1.伊莎•根泽肯:芝麻开门(Isa Genzken: Open, Sesame! 白立方画廊,伦敦,科隆Ludwig博物馆)
距离根泽肯给纽约的菲利普•约翰逊(Philip Johnson)的AT&T建筑模型添加天线已经有近十年的时间了,将建筑师对密斯式现代主义的商业化回应上添加了龟角。艺术家在重新思索自己的创作上,无论是持续性还是彻底性上,依然呈现出无人匹敌的胆量。当每件新作品所带来的震撼和争议性褪去后,剩下的就是人们对她产生的共识:她再次创作了优秀的作品。
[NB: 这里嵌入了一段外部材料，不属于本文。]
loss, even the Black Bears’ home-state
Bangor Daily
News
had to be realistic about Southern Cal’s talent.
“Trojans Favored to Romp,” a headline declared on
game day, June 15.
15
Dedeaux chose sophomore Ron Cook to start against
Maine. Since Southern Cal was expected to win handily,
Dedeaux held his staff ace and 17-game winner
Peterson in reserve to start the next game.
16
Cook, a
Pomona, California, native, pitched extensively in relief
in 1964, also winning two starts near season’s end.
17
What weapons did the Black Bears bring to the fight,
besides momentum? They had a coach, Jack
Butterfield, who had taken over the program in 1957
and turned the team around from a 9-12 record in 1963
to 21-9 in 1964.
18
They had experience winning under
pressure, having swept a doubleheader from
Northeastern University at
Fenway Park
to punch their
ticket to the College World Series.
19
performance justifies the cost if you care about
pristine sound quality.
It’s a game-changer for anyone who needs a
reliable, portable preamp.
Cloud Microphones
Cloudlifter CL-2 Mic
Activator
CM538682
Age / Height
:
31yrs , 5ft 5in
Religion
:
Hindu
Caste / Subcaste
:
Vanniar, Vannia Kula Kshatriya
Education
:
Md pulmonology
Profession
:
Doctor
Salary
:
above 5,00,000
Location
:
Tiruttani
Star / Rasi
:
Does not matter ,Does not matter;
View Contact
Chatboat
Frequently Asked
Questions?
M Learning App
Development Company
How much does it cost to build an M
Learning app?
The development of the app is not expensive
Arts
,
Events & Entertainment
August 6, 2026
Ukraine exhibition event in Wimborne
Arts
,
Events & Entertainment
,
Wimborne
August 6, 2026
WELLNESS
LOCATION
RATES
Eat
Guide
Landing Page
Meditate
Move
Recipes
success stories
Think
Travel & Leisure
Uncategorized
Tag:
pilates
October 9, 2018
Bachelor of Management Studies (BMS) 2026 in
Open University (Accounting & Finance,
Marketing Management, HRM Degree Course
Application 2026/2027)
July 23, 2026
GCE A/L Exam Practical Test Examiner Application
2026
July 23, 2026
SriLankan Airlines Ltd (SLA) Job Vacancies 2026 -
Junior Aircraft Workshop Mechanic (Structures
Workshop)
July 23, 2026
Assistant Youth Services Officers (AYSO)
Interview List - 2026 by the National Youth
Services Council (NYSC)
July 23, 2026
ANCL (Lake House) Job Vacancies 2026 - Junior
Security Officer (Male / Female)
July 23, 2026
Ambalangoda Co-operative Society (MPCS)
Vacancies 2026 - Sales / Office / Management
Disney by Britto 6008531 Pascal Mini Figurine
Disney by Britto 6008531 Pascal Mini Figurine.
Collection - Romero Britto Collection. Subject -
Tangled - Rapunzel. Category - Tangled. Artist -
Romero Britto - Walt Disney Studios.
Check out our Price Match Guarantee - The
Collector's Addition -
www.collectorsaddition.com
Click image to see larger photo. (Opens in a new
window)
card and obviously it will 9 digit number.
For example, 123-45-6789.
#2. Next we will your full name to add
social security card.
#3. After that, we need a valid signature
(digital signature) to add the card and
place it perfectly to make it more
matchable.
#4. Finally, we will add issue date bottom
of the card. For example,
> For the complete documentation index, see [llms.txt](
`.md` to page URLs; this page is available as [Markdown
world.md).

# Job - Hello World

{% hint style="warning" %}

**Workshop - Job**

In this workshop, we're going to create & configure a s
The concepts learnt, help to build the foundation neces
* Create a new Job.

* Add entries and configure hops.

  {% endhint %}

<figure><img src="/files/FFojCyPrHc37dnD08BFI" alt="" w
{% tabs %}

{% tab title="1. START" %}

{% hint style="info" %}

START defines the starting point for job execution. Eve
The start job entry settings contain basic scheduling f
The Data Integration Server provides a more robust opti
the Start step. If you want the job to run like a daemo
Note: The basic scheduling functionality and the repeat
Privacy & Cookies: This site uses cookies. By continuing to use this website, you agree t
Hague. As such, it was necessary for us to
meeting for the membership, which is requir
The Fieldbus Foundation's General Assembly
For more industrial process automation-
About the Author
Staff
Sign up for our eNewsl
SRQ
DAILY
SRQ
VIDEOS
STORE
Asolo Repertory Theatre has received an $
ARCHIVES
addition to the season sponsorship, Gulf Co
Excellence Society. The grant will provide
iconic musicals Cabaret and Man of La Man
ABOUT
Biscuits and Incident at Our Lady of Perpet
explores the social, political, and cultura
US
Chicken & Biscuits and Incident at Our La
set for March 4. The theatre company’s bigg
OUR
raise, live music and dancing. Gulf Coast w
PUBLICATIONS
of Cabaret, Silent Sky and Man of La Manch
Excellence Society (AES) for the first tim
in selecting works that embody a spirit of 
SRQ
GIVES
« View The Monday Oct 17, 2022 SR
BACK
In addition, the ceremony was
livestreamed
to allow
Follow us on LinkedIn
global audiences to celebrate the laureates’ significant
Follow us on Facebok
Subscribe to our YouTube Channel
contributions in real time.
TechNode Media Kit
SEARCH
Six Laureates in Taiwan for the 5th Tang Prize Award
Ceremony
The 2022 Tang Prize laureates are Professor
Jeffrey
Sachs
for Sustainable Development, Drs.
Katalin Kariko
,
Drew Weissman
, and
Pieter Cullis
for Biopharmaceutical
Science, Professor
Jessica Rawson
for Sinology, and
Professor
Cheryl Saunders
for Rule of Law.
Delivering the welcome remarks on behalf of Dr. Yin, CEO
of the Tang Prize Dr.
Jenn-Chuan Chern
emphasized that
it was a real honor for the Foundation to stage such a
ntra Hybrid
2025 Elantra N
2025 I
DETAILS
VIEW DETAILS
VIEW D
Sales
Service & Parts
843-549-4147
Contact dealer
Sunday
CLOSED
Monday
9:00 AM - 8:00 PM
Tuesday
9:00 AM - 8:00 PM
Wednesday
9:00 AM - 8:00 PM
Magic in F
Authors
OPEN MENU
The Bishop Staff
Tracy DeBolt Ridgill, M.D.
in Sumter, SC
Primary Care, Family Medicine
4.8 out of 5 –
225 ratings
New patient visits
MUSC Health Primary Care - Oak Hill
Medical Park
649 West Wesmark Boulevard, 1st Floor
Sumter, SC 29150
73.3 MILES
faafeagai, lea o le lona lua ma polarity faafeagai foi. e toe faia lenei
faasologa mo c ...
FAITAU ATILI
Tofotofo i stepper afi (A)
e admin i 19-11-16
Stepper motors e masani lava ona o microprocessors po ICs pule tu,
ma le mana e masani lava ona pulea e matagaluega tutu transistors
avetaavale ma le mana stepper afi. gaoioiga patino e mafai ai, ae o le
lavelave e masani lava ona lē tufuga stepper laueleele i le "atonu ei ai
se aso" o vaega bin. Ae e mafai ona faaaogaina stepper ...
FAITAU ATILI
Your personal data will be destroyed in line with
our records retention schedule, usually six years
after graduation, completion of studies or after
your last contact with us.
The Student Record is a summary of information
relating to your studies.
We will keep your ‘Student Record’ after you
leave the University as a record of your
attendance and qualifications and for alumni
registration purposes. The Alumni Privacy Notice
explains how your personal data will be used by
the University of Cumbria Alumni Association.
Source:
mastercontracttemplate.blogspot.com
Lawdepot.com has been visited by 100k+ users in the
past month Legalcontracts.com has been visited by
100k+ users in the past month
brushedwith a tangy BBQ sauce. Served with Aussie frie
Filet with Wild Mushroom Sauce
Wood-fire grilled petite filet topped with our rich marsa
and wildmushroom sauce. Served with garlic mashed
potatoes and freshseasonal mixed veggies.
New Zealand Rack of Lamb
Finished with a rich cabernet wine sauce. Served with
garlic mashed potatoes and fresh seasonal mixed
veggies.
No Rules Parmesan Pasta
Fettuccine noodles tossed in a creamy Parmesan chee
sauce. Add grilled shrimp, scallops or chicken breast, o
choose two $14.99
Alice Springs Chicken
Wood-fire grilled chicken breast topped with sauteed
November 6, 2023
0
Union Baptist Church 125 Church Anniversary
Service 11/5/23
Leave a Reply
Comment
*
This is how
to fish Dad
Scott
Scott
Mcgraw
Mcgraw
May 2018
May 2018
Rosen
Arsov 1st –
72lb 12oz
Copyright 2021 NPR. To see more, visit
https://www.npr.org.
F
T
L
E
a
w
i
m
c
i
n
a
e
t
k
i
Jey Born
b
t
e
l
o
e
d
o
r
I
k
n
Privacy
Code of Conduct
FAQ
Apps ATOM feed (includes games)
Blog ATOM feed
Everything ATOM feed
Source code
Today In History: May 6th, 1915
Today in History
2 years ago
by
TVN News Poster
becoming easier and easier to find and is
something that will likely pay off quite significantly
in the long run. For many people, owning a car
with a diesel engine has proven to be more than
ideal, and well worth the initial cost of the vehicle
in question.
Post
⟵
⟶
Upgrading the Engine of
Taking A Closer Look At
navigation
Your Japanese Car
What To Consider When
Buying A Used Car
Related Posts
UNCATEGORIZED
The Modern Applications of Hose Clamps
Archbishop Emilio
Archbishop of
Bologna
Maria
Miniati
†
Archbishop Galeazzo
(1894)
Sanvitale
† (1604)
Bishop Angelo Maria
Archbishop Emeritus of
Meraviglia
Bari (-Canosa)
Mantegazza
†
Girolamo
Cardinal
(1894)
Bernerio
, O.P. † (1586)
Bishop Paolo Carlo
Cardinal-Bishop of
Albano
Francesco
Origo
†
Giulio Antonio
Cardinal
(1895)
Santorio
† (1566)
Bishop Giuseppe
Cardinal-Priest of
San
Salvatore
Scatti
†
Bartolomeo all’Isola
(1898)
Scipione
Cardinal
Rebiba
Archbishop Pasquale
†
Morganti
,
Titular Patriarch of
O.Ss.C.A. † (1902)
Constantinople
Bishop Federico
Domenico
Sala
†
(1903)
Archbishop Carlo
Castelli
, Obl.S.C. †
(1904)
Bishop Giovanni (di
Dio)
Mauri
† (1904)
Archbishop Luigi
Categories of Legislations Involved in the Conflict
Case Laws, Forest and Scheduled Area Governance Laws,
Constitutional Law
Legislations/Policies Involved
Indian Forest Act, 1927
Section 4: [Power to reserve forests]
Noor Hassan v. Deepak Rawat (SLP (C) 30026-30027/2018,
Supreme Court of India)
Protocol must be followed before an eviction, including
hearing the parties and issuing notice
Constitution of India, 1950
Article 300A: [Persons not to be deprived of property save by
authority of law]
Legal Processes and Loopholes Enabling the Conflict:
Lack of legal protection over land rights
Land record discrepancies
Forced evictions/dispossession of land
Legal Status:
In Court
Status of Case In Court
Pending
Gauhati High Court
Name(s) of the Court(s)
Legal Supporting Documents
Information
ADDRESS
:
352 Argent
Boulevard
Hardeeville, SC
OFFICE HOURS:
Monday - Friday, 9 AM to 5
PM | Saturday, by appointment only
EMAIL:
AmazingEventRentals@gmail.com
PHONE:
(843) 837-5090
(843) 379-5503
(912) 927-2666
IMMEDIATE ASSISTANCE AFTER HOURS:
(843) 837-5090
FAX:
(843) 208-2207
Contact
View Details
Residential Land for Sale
根泽肯也是一个展览大师,这点常被忽略,即使是在非常难处理的空间里,她也能驾轻就熟。尤其值得一提的是在科隆的这次回顾展,由Nina Gülicher和Kasper Konig组织,与《街头派对》(2008-2009)在一个半公共的地方开幕,一件装置标志了她三十年的雕塑和图像作品的障碍超越的开始。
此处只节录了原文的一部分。